Mais ça donnait vraiment envie de rire. Quand Jonathan tirait toutes ses flèches en l’air et qu’elles manquaient leur cible. Quand Jéroboam ne tirait pas assez de flèches par sa fenêtre. Quand Pharaon n’arrêtait pas d’imaginer des ruses pour empêcher les Hébreux de partir. Quand Samson, le benêt, disait son secret à Dalila qui l’avait déjà trahi par deux fois. « Comment j’dois faire pour pas rire ?

— T’as qu’à penser à ton derrière plein d’cloques, disait Mesure. Ça devrait t’effacer le sourire d’la figure.

— Mais quand j’y pense, c’est toujours après que j’ai déjà ri.

— Alors, probab’ que t’auras jamais l’usage d’une chaise avant tes quinze ans. Parce que maman t’laissera jamais quitter cette école, que Thrower t’lâchera jamais la bride et qu’tu peux pas te cacher chez David indéfiniment.

— Pourquoi donc ?

— Parce que s’cacher d’son ennemi c’est pareil que le laisser gagner. »

Ainsi Mesure n’avait pas voulu le protéger et Alvin avait dû s’en revenir – et recevoir en plus une trempe par papa pour avoir fait peur à tout le monde en s’enfuyant et en restant caché si longtemps. Pourtant, Mesure l’avait aidé pour de bon. C’était réconfortant de savoir que quelqu’un voulait bien reconnaître que le pasteur était son ennemi Tous les autres s’extasiaient tellement sur Thrower – qu’il était merveilleux, pieux, instruit ! et comme c’était aimable à lui de faire profiter les enfants de son puits de science ! – qu’Alvin en avait presque envie de dégobiller.

Même s’il parvenait le plus souvent à garder un visage impassible pendant la classe, et donc à recevoir moins de raclées, le dimanche restait l’épreuve la plus terrible de toutes parce que, cloué à son banc inconfortable, il devait écouter Thrower alors que la moitié du temps il se retenait d’éclater de rire à se rouler par terre, et que l’autre moitié ça le démangeait de se lever pour crier : « Jamais j’ai entendu une grande personne dire une chose aussi bête ! » Il avait même l’impression que papa ne le corrigerait pas trop s’il disait ça à Thrower, car papa n’avait pas une haute opinion du bonhomme. Mais maman… elle ne lui pardonnerait jamais de blasphémer dans la maison du Seigneur.

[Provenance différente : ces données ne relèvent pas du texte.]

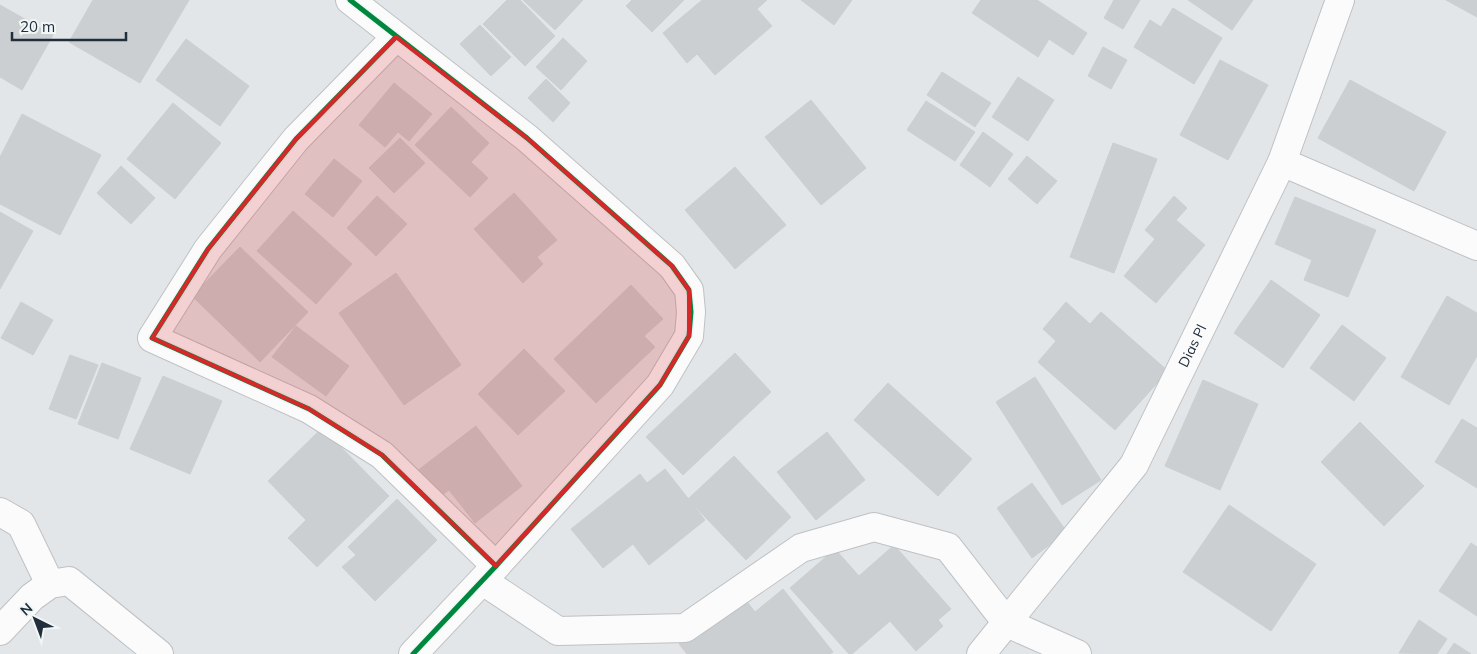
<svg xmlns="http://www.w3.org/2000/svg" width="1477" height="654" font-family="Mulish,sans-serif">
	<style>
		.building { fill: #cccfd1; stroke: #cccfd1 }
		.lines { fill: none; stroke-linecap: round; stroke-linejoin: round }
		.minor-casing { stroke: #bec2c4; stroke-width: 30 }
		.minor { stroke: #fbfbfc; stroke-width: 28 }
		.cycleway-casing { stroke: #f1f6f7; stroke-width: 8 }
		.cycleway { stroke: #00873e; stroke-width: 5 }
		.marked { fill: #d62828; fill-opacity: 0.2; stroke: #d62828; stroke-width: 4; stroke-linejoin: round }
		.labels { text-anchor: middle; stroke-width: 4; stroke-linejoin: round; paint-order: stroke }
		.street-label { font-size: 14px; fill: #212e3b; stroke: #f1f6f7 }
	</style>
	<rect width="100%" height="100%" fill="#e3e6e8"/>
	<g class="building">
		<polygon points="93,0 189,0 140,83 69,42"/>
		<polygon points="507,0 520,0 555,36 525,66 483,24"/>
		<polygon points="523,0 583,0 555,30"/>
		<polygon points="632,0 684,0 652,32 626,6"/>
		<polygon points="702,0 767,0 757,9 772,26 715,75 697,54 687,63 663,33"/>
		<polygon points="801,0 852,0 834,25"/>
		<polygon points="981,0 1037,0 1087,33 1073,55 1049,39 1038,57 972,13"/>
		<polygon points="1114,0 1140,0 1123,29 1104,18"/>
		<polygon points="1188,0 1253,0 1232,30"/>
		<polygon points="1446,0 1477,0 1477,17"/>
		<polygon points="0,5 53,35 22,90 0,77"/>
		<polygon points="1173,8 1222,38 1194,84 1134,47 1150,20 1161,27"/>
		<polygon points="480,25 511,57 491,76 460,44"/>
		<polygon points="563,38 587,61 561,90 536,67"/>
		<polygon points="186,39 249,86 220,126 156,80"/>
		<polygon points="1103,47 1127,60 1111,89 1088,76"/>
		<polygon points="1220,60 1268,85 1228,160 1180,135"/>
		<polygon points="942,72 991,103 975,127 927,95"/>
		<polygon points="1018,77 1054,100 1028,141 992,117"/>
		<polygon points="546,79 570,103 553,122 528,98"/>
		<polygon points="1350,80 1446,132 1414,191 1318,138"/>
		<polygon points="394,83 432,114 409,141 398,132 385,147 359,125"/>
		<polygon points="811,100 866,168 821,205 765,137"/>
		<polygon points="926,101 975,132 955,161 907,130"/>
		<polygon points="173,103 221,143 175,199 127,159"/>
		<polygon points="451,107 489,143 471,162 488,178 470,197 415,145"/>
		<polygon points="22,114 101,155 60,235 0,204 0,157"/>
		<polygon points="983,132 1013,154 990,187 960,165"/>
		<polygon points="400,138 425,163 394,193 369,168"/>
		<polygon points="1113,143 1157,159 1114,273 1070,257"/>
		<polygon points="1027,156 1057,181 1037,204 1008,179"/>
		<polygon points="334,159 362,181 333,217 305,194"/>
		<polygon points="121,166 155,198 131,224 97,193"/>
		<polygon points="735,167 786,225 735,269 685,210"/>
		<polygon points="514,193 557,240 537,257 543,264 523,283 474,229"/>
		<polygon points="377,196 407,224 376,256 347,228"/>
		<polygon points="1174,196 1187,208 1176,220 1205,245 1156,303 1124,276 1155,239 1145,230"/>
		<polygon points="1295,197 1376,230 1348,297 1304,280 1312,260 1275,244"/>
		<polygon points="293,211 352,264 316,304 257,251"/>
		<polygon points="0,212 33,231 0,289"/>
		<polygon points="240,247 308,312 260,362 192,296"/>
		<polygon points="396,273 461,365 404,405 339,313"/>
		<polygon points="1271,280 1320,315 1283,368 1234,333"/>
		<polygon points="631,285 663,319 644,336 655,347 596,403 554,359"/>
		<polygon points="1447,296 1477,313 1477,356 1449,405 1401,377"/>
		<polygon points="21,302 53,320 33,355 1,338"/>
		<polygon points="1066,302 1090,324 1101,312 1168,371 1115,430 1038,362 1056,341 1043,329"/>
		<polygon points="1342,325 1386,358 1354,401 1310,368"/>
		<polygon points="296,326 349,366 326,396 272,357"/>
		<polygon points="524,349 565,391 518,435 478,394"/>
		<polygon points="735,353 771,392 683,475 646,437"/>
		<polygon points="70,355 98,365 76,419 49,409"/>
		<polygon points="102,363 141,378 118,439 78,424"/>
		<polygon points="163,376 222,401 190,474 130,449"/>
		<polygon points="1035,377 1101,480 1062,505 996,402"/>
		<polygon points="1203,380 1258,404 1220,490 1165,466"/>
		<polygon points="888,383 972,459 938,496 854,420"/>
		<polygon points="1462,419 1477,428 1477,488 1435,462"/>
		<polygon points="1360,422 1424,486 1384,526 1321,462"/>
		<polygon points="476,426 522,486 475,523 449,490 438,498 417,471"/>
		<polygon points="322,428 389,496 317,567 288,538 306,520 268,481"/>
		<polygon points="827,432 865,480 816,520 777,472"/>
		<polygon points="734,456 791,517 746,560 688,499"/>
		<polygon points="665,469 705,520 649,565 633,544 603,568 571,529 640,474 647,483"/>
		<polygon points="1032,483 1067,532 1032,558 997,508"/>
		<polygon points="397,499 437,540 375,601 342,567 356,555 348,547"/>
		<polygon points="1229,505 1316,564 1271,631 1183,572"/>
		<polygon points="1471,543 1477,547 1477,616 1439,591"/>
		<polygon points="894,545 951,609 938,620 943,626 916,651 890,621 852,654 849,654 790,588 835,549 859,576"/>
		<polygon points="783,589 833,652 830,654 687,654 679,644 741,594 755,612"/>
		<polygon points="1419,620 1447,639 1437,654 1399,653"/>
		<polygon points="1454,643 1471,654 1447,654"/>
	</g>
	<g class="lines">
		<defs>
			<g id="minor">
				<polyline points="350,0 527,138 672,266 689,290 691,312 689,336 660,385 496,566 413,654"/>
				<polyline points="396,37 296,139 208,249 152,338 309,409 382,455 496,566"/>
				<polyline points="1282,162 1477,246"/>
				<polyline points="0,512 21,524 50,584"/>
				<polyline points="483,581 558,631 685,628 801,548 874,527 948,547 1007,623 1077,654"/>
				<polyline points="0,631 32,597 50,584 69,581 159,654"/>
				<path id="s1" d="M981 654 1134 465 1282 162 1340 0"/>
			</g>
		</defs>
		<use href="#minor" class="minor-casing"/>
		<use href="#minor" class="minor"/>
		<defs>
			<g id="cycleway">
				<polyline points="350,0 527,138 672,266 689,290 691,312 689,336 660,385 496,566 413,654"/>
				<polyline points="396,37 296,139 208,249 152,338 309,409 382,455 496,566"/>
			</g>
		</defs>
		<use href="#cycleway" class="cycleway-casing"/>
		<use href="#cycleway" class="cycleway"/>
	</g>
	<path class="marked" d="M396 37 527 138 672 266 689 290V336L660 385 496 566 382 455 309 409 152 338 208 249 296 139Z"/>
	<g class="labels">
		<g class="street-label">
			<text dy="5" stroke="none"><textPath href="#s1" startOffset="376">Dias Pl</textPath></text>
		</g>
	</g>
	<g transform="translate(35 619) rotate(318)" stroke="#f1f6f7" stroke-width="4" paint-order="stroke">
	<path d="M0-4L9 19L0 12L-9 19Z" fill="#212e3b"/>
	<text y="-8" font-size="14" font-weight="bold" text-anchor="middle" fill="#212e3b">N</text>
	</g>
	<path d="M12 32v8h114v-8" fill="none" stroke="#212e3b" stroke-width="2.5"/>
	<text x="20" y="32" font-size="15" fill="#212e3b" stroke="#f1f6f7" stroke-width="4" paint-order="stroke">20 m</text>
</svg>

Le dimanche matin, conclut-il, a été inventé pour donner aux pécheurs un avant-goût du premier jour d’éternité en enfer.

Probable que maman ne permettrait même pas que Mot-pour-mot raconte la moindre histoire aujourd’hui, à moins qu’elle ne soit tirée de la Bible. Et comme Mot-pour-mot ne racontait apparemment jamais d’histoires de la Bible, Alvin junior sentit que la journée ne serait pas bonne.

La voix de maman explosa en bas de l’escalier : « Alvin junior, j’en ai plein l’dos que tu mettes trois heures à t’habiller l’dimanche malin ! J’vais finir par t’emmener à l’église tout nu !

— J’suis pas tout nu ! » se récria Alvin. Mais comme, en fait de vêtement, il portait sa chemise de nuit, c’était sans doute pire que d’être tout nu. Il se dépouilla en hâte de la chemise de flanelle, l’accrocha à une patère et entreprit de s’habiller aussi vite qu’il le pouvait.